YOUR INSTRUCTIONS >>
Your answer should be the records, restated word for word.

EXCERPTED DATA >>
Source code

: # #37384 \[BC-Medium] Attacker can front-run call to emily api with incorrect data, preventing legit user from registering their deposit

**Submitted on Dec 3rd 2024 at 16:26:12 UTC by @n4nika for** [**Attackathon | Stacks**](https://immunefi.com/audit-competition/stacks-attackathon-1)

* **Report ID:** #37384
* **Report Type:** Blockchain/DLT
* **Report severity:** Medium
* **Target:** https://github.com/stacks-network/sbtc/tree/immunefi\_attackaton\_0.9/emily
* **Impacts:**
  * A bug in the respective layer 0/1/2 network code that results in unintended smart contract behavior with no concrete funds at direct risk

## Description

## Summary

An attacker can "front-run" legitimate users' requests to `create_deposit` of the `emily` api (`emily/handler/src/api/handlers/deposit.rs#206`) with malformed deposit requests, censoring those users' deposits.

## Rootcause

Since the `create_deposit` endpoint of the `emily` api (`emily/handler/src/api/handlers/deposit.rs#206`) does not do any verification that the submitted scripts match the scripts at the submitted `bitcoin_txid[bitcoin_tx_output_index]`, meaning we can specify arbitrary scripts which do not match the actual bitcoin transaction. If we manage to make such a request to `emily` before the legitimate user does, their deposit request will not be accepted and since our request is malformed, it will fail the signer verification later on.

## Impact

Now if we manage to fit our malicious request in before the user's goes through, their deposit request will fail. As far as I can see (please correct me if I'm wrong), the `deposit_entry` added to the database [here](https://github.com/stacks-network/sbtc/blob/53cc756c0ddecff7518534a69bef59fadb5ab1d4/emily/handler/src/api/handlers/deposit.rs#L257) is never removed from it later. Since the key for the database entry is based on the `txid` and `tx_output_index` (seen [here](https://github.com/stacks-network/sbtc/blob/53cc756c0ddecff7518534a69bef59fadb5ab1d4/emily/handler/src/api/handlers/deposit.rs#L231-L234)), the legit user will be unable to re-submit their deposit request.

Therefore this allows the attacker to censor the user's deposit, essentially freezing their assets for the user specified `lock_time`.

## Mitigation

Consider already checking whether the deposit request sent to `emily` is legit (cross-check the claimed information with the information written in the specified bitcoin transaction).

FINISHED EXERCISE >>
Source code

: # #37384 \[BC-Medium] Attacker can front-run call to emily api with incorrect data, preventing legit user from registering their deposit

**Submitted on Dec 3rd 2024 at 16:26:12 UTC by @n4nika for** [**Attackathon | Stacks**](https://immunefi.com/audit-competition/stacks-attackathon-1)

* **Report ID:** #37384
* **Report Type:** Blockchain/DLT
* **Report severity:** Medium
* **Target:** https://github.com/stacks-network/sbtc/tree/immunefi\_attackaton\_0.9/emily
* **Impacts:**
  * A bug in the respective layer 0/1/2 network code that results in unintended smart contract behavior with no concrete funds at direct risk

## Description

## Summary

An attacker can "front-run" legitimate users' requests to `create_deposit` of the `emily` api (`emily/handler/src/api/handlers/deposit.rs#206`) with malformed deposit requests, censoring those users' deposits.

## Rootcause

Since the `create_deposit` endpoint of the `emily` api (`emily/handler/src/api/handlers/deposit.rs#206`) does not do any verification that the submitted scripts match the scripts at the submitted `bitcoin_txid[bitcoin_tx_output_index]`, meaning we can specify arbitrary scripts which do not match the actual bitcoin transaction. If we manage to make such a request to `emily` before the legitimate user does, their deposit request will not be accepted and since our request is malformed, it will fail the signer verification later on.

## Impact

Now if we manage to fit our malicious request in before the user's goes through, their deposit request will fail. As far as I can see (please correct me if I'm wrong), the `deposit_entry` added to the database [here](https://github.com/stacks-network/sbtc/blob/53cc756c0ddecff7518534a69bef59fadb5ab1d4/emily/handler/src/api/handlers/deposit.rs#L257) is never removed from it later. Since the key for the database entry is based on the `txid` and `tx_output_index` (seen [here](https://github.com/stacks-network/sbtc/blob/53cc756c0ddecff7518534a69bef59fadb5ab1d4/emily/handler/src/api/handlers/deposit.rs#L231-L234)), the legit user will be unable to re-submit their deposit request.

Therefore this allows the attacker to censor the user's deposit, essentially freezing their assets for the user specified `lock_time`.

## Mitigation

Consider already checking whether the deposit request sent to `emily` is legit (cross-check the claimed information with the information written in the specified bitcoin transaction).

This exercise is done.